The solar film is light enough that it can be attached to roofs and walls with Velcro. To install the sheet, you simply roll it out onto the surface you want to attach it to.

Potential Benefits
One of the major barriers to the adoption of solar energy has consistently been cost. While prices have dropped significantly in recent years due to improvements in technology and financial incentives from both government and utility companies — like a 30 percent credit on your tax return — the cost of installation can still be too high for some

3D printing could help lower that barrier to entry. With the new 3D-printed solar technology, production cost is around just $1 for each square foot. Professor Dastoor’s solar film is efficient too, which makes solar even more affordable.

UON installed the solar sheets on their campus in order to study their performance. So far, the findings have been promising. Researchers have found that the 3D-printed solar tech generated electricity more consistently than standard panels even with cloud cover and in low-light situations. The film has even been able to produce small amounts of power from moonlight.

The fact that the solar film is lightweight and flexible means it can be transported more easily than non-pliable solar panels. It can be rolled up, allowing large amounts of the stuff to be shipped in small spaces.

It can also be printed relatively quickly from any properly equipped 3D printer. This, as well as the ease with which it can be transported, means it could potentially have applications in disaster relief situations and be used to provide power to remote communities.

The technology could also, of course, benefit the environment by making it easier and more feasible for people to get their energy from the sun, which does not directly create carbon emissions and utilizes a renewable resource as opposed to a finite and harmful one.

What’s Next?
The technology has already piqued the interest of a commercial partner – CHEP, a global logistics company. CHEP and UON are planning to install the material at one of its facilities during the next financial year. Professor Dastoor also recently demonstrated his project at Pacprint, a printing convention in Melbourne, Australia.

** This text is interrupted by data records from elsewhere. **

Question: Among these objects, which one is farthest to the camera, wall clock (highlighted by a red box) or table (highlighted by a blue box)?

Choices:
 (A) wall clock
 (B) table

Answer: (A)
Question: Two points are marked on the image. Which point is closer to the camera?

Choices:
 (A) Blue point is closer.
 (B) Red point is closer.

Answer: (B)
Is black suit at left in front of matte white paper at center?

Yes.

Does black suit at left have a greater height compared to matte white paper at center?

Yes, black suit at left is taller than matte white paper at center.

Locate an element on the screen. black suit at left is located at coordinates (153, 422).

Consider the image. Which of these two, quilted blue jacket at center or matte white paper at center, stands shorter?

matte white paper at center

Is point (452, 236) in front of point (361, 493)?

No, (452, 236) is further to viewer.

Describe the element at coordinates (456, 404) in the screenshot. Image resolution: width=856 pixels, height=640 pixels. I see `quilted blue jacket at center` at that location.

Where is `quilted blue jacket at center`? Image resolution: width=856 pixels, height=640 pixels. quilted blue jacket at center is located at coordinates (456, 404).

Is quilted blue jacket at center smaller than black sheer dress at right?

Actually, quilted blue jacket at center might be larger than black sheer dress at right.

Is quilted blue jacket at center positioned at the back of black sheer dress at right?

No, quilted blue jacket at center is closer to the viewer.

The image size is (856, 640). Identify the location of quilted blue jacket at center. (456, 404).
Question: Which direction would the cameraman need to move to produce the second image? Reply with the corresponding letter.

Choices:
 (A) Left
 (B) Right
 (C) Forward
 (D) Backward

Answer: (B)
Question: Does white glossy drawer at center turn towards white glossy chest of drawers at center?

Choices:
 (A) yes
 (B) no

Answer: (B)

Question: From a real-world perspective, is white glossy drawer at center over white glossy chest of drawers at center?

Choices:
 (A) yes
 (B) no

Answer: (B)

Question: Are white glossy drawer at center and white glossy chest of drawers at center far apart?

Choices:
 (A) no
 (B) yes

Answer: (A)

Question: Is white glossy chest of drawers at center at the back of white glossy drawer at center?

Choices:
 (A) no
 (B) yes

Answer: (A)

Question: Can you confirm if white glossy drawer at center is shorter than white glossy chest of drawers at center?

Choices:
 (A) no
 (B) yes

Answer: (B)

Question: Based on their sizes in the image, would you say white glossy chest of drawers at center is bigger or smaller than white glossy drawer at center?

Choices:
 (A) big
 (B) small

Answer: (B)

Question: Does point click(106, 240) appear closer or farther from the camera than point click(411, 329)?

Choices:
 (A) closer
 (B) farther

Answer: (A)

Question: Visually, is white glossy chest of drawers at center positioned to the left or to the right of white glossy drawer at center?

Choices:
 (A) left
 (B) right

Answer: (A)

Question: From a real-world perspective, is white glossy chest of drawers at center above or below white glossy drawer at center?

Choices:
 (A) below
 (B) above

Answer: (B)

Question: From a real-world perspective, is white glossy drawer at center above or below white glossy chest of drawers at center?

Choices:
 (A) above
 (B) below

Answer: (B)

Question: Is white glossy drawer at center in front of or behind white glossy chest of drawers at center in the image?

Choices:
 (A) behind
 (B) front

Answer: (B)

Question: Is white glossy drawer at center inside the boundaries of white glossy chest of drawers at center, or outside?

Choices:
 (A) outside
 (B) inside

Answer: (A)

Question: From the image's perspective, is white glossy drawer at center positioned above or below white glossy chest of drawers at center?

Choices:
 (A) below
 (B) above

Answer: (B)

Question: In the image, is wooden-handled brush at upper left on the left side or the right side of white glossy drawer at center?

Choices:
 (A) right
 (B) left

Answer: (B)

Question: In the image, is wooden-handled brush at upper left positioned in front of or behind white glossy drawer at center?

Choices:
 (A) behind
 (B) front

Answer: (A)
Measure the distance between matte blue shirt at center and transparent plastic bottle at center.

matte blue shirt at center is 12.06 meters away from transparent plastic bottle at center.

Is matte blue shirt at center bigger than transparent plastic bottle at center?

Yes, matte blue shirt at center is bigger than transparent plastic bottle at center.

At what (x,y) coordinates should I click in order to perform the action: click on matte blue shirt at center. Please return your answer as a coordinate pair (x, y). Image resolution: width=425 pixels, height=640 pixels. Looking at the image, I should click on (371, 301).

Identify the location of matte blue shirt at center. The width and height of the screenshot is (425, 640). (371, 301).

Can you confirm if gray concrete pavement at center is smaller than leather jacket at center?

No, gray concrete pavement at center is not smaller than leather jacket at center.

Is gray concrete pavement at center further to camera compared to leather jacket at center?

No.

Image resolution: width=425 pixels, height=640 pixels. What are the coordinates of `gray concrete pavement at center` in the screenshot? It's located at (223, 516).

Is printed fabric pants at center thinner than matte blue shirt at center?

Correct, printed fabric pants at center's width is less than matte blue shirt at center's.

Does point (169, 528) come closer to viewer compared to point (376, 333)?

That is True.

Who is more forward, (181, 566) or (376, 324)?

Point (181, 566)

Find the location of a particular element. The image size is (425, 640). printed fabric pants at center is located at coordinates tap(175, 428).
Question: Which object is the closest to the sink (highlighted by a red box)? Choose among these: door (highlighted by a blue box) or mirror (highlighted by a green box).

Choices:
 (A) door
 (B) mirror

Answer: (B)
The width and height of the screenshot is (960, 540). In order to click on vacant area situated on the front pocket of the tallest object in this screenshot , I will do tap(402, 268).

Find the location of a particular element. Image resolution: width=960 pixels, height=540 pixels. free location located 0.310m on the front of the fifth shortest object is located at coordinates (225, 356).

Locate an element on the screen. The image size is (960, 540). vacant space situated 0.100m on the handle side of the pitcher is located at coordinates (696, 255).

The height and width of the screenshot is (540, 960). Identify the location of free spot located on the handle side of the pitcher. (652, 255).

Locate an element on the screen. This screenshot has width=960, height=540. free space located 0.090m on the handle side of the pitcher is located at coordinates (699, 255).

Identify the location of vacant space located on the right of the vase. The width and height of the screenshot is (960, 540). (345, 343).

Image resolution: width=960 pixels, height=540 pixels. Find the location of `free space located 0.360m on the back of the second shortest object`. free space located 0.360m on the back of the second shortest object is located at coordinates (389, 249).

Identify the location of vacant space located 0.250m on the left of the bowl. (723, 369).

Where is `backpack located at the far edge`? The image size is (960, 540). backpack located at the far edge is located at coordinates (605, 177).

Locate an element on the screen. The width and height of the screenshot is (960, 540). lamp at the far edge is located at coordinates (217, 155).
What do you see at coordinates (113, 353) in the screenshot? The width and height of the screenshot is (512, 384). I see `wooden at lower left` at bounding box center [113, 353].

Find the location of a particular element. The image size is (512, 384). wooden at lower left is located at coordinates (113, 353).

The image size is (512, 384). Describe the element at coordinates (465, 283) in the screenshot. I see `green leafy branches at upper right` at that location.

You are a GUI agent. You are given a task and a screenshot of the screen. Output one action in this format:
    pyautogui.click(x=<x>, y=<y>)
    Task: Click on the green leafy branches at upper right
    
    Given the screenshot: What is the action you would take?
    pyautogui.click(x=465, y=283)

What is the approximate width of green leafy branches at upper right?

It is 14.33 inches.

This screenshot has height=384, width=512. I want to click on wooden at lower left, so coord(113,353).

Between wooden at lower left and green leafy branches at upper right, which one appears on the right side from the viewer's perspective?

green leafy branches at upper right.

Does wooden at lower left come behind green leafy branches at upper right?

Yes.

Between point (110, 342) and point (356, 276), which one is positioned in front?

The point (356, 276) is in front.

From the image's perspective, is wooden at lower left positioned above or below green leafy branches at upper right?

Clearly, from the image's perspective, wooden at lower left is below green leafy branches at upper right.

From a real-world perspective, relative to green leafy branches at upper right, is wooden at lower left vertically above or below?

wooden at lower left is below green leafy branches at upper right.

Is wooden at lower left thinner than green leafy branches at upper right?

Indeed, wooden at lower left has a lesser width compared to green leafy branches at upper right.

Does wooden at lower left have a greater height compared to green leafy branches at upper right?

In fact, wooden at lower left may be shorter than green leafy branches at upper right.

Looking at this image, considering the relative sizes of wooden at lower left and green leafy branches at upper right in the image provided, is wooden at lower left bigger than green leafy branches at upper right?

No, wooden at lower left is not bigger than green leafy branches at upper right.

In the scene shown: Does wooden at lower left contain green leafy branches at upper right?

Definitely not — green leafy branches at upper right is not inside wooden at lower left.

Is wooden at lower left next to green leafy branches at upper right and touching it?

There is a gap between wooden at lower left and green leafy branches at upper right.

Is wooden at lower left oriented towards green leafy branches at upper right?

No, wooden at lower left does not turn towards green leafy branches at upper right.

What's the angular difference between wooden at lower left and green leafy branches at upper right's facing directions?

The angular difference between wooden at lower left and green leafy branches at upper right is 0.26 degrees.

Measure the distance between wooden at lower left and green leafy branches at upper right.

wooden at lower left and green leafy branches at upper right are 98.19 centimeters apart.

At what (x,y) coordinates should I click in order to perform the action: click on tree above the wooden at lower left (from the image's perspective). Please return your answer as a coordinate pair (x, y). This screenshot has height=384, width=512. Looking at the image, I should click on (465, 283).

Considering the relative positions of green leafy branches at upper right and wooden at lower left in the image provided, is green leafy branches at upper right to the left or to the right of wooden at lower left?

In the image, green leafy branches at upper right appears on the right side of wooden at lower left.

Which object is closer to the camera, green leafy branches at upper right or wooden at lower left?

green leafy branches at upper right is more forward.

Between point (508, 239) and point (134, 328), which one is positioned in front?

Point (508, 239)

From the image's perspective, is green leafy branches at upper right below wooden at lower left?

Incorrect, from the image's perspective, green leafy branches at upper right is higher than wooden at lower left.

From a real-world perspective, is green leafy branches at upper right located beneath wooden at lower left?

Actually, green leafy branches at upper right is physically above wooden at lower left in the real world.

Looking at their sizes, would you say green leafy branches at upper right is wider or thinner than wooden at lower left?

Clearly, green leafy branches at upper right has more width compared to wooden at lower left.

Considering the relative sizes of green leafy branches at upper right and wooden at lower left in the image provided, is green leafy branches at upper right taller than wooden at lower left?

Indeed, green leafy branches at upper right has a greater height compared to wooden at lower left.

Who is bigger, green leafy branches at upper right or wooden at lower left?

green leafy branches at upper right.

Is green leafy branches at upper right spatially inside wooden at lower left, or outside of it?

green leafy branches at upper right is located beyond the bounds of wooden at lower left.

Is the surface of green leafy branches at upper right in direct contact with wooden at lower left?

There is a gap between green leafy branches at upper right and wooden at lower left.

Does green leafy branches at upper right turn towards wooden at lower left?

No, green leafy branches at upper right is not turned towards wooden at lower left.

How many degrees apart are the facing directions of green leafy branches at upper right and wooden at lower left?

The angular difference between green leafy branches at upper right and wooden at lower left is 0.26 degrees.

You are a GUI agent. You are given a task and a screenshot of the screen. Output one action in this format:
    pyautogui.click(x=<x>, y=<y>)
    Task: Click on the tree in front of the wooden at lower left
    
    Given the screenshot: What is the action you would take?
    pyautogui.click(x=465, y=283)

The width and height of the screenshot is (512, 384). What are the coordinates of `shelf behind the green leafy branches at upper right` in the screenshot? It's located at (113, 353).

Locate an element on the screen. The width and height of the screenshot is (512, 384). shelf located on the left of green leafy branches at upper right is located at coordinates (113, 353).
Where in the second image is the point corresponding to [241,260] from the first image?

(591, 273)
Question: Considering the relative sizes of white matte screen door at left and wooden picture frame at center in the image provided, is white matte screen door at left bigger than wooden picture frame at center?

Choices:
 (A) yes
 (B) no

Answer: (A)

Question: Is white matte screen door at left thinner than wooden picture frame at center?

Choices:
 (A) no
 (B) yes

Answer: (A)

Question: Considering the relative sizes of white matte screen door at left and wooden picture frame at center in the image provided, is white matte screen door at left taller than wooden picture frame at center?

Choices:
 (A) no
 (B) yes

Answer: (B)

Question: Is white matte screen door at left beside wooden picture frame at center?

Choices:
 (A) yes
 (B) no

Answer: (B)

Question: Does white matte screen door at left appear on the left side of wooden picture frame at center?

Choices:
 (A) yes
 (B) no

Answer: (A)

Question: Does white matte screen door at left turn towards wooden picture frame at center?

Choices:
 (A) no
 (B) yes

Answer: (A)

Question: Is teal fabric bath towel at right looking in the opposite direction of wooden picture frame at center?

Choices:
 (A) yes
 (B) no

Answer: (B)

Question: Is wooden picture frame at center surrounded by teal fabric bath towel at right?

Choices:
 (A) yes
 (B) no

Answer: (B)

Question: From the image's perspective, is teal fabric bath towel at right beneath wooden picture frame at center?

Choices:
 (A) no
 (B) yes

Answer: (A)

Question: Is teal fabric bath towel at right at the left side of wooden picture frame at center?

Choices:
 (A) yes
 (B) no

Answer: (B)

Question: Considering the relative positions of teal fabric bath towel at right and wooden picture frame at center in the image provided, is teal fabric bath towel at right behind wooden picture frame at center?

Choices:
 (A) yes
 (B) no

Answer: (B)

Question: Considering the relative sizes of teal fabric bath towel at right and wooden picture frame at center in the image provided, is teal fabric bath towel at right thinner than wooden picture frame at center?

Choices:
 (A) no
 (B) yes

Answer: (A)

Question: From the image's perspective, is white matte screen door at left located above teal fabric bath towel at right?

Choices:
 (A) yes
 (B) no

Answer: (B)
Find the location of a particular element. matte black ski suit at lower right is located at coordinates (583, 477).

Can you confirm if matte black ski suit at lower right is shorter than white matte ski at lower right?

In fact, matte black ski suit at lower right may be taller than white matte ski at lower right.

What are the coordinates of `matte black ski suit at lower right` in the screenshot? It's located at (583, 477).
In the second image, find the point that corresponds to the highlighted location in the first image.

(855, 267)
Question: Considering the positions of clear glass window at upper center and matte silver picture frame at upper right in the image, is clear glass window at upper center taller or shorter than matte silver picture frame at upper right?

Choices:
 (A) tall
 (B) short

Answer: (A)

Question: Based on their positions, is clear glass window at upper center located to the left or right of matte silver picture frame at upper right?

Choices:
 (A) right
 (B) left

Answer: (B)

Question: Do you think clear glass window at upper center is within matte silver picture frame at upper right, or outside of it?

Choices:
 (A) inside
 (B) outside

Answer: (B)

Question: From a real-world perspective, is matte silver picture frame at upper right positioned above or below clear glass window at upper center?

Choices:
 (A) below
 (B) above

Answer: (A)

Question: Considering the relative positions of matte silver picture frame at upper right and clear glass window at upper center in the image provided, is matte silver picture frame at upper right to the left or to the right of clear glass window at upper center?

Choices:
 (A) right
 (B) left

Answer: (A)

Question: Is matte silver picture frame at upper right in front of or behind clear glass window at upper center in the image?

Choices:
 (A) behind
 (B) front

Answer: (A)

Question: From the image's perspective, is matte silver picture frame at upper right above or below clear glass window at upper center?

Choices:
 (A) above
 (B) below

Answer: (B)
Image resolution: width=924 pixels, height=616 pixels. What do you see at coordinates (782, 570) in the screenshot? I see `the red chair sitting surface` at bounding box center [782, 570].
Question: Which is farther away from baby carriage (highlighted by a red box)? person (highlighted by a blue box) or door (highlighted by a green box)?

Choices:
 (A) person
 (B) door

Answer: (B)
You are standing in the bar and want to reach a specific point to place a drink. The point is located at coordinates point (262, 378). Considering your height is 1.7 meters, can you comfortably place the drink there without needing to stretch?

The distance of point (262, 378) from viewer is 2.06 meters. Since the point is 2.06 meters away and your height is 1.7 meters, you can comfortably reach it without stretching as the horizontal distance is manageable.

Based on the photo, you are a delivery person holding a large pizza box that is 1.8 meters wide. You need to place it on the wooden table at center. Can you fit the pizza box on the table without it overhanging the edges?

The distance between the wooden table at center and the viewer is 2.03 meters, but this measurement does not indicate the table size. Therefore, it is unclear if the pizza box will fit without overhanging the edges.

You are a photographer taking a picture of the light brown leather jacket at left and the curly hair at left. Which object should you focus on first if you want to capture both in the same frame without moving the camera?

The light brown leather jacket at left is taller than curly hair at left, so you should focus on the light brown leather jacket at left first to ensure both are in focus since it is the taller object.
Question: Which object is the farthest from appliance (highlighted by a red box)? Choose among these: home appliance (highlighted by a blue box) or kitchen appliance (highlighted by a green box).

It’s easy to see why the technology has attracted interest. It’s affordable, easily transportable and efficient as well as futuristic-sounding. It could also possibly revolutionize the energy industry in even more groundbreaking ways.

For large-scale rollouts of 3D-printed solar sheets, you’d need industrial-sized 3D printers. For smaller, residential projects, however, a relatively small personal 3D printer may do. This would take the power out of the hands of large utility companies and give it to the consumer. Solar panels already do this to an extent by allowing residential customers to generate their own power. If people could create and install their own solar panels, it would take this even further.

If people can print their own solar material, they could also customize those products to their own needs. Solar panels could be engineered to be installed in more obscure places than the rooftops of homes and potentially provide power to remote facilities. Provided that solar technology continues to improve or that these isolated facilities wouldn’t need large amounts of power, people may even be able to avoid connecting to the grid entirely.

While these ideas are the result of some speculation, this new 3D-printed solar technology does create the potential for them to actually work. Dastoor’s project takes advantage of technologies from two industries that are likely to grow significantly and change the world in noteworthy ways in the near future. The result of combining solar and 3D printing certainly has the potential to make some substantial changes in our world.